Return exactly the lines of the records below, starting at the line that contains "of human squamous" and ending at the line that contains "of benign human", with both of those lines kept.
GIVEN RECORDS below:
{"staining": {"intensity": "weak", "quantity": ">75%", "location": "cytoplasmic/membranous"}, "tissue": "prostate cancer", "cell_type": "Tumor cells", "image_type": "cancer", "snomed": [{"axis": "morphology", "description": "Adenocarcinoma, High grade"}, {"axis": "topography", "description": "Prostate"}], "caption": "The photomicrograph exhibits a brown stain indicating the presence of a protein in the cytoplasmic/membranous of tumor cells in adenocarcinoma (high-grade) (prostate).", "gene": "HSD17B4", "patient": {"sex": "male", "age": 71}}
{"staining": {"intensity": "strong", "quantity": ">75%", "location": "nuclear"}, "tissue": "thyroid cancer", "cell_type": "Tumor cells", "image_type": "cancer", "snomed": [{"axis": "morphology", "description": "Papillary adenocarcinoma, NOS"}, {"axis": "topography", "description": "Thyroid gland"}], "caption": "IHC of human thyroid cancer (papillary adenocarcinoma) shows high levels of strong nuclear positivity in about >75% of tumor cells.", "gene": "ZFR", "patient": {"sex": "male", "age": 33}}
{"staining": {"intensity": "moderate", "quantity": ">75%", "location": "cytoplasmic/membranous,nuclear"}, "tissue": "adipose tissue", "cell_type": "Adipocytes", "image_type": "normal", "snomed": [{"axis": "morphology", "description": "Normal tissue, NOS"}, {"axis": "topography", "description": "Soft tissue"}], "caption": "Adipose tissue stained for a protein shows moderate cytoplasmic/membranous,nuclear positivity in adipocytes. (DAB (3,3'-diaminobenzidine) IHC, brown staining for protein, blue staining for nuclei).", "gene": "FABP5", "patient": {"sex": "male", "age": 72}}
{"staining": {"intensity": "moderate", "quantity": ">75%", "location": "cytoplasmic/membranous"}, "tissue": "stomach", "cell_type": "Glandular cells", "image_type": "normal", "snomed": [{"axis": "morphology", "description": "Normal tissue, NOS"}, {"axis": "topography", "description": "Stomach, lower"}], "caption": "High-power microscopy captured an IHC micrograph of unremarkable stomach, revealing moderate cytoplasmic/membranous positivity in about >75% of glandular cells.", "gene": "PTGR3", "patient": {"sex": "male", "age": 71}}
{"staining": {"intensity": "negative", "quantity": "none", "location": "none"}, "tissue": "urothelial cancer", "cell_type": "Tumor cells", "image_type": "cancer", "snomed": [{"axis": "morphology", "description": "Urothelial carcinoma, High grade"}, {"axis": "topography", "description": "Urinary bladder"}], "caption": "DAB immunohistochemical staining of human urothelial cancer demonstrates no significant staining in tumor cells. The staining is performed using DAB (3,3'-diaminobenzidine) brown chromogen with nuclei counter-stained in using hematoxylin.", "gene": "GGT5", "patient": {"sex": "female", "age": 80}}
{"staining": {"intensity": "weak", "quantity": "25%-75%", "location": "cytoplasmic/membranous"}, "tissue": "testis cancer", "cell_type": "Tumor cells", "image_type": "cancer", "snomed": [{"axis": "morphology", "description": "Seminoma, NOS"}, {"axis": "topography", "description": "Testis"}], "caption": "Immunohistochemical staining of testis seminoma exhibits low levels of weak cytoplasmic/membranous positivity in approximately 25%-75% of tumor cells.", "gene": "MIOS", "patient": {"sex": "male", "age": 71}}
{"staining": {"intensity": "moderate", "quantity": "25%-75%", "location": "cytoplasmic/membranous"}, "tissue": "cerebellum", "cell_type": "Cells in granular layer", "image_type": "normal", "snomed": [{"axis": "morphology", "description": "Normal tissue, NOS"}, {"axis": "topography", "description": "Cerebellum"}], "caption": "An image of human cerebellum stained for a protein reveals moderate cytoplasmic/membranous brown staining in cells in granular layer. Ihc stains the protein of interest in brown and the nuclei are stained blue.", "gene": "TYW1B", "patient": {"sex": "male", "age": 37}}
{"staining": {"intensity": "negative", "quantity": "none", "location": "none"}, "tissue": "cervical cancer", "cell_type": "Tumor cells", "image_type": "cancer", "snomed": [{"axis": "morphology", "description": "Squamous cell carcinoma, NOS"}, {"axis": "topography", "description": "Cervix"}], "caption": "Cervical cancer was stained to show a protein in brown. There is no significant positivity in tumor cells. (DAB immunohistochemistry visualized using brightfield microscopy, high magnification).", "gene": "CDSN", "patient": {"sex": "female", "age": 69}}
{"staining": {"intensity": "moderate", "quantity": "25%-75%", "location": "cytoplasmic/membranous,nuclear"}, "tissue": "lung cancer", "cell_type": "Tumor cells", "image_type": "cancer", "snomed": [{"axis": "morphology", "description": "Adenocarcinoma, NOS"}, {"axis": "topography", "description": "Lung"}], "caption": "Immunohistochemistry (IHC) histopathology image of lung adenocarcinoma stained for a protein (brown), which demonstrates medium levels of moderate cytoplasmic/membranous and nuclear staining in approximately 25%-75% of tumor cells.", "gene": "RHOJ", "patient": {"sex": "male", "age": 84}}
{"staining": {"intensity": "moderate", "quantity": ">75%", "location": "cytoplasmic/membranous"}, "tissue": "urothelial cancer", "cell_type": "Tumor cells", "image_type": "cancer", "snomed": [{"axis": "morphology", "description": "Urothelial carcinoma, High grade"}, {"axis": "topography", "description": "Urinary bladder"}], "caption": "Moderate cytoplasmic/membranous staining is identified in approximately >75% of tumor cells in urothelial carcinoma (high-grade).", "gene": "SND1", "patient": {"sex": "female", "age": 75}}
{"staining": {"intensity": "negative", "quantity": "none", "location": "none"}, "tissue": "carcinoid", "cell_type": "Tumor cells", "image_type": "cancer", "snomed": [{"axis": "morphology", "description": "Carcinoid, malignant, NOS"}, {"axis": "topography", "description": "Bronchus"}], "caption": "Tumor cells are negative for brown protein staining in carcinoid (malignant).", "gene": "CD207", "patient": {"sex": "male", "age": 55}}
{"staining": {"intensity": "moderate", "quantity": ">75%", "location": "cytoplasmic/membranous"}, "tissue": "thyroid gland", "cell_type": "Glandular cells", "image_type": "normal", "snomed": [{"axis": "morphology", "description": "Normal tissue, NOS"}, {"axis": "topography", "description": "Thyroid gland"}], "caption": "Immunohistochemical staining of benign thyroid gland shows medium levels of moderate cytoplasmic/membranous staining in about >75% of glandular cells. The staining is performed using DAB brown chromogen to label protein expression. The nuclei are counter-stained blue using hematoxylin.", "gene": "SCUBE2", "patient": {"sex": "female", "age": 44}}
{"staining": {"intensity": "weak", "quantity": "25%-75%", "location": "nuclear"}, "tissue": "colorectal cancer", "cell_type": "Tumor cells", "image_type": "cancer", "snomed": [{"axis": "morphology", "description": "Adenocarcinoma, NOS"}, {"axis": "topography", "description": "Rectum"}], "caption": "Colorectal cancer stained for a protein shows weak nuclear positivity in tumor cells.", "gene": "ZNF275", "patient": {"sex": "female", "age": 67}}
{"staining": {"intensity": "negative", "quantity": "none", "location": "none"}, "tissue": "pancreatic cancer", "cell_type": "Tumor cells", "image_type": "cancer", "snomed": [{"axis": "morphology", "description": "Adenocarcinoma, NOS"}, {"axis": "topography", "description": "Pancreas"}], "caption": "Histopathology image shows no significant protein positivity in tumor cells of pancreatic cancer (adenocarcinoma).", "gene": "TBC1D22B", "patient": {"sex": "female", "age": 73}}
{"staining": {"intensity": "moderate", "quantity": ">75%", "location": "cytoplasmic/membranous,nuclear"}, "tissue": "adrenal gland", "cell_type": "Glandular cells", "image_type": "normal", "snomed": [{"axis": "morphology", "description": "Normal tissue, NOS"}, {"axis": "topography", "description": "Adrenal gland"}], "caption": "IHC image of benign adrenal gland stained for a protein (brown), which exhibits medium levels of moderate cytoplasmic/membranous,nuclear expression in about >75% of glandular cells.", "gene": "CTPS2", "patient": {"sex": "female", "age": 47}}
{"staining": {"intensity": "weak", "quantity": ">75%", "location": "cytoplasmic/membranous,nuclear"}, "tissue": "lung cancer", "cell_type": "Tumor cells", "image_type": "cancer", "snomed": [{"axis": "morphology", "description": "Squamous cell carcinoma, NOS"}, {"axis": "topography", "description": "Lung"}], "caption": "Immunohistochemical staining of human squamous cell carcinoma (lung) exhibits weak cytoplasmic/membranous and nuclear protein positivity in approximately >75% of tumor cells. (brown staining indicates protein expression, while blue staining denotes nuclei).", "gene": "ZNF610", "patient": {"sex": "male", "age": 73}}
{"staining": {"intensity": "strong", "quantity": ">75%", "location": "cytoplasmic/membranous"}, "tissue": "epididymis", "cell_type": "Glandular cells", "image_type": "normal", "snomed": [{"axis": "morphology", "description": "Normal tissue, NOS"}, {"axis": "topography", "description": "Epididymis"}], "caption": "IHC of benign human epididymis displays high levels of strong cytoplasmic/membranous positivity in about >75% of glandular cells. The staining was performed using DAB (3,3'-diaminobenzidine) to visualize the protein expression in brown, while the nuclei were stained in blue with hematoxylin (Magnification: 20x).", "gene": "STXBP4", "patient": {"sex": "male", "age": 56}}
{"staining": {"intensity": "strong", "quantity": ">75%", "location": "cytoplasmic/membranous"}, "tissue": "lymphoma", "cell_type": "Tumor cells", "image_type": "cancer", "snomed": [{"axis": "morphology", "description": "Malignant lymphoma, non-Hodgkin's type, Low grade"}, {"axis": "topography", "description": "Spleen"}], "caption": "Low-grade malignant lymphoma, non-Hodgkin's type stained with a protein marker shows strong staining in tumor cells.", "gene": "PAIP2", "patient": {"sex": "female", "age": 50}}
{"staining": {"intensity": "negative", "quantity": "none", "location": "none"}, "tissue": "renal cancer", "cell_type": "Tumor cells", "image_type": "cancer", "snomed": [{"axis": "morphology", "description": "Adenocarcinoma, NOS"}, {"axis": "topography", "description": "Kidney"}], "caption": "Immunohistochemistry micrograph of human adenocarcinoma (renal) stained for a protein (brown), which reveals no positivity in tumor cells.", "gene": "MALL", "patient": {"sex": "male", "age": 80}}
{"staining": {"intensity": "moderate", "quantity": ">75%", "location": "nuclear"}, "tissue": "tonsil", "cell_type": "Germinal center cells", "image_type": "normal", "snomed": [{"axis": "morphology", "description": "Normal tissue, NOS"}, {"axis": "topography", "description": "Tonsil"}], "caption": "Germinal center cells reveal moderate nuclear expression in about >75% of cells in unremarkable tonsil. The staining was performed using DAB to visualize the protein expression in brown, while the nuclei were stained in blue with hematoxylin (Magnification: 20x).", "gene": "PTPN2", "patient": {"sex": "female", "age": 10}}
End of GIVEN RECORDS.
RESPONSE:
{"staining": {"intensity": "weak", "quantity": ">75%", "location": "cytoplasmic/membranous,nuclear"}, "tissue": "lung cancer", "cell_type": "Tumor cells", "image_type": "cancer", "snomed": [{"axis": "morphology", "description": "Squamous cell carcinoma, NOS"}, {"axis": "topography", "description": "Lung"}], "caption": "Immunohistochemical staining of human squamous cell carcinoma (lung) exhibits weak cytoplasmic/membranous and nuclear protein positivity in approximately >75% of tumor cells. (brown staining indicates protein expression, while blue staining denotes nuclei).", "gene": "ZNF610", "patient": {"sex": "male", "age": 73}}
{"staining": {"intensity": "strong", "quantity": ">75%", "location": "cytoplasmic/membranous"}, "tissue": "epididymis", "cell_type": "Glandular cells", "image_type": "normal", "snomed": [{"axis": "morphology", "description": "Normal tissue, NOS"}, {"axis": "topography", "description": "Epididymis"}], "caption": "IHC of benign human epididymis displays high levels of strong cytoplasmic/membranous positivity in about >75% of glandular cells. The staining was performed using DAB (3,3'-diaminobenzidine) to visualize the protein expression in brown, while the nuclei were stained in blue with hematoxylin (Magnification: 20x).", "gene": "STXBP4", "patient": {"sex": "male", "age": 56}}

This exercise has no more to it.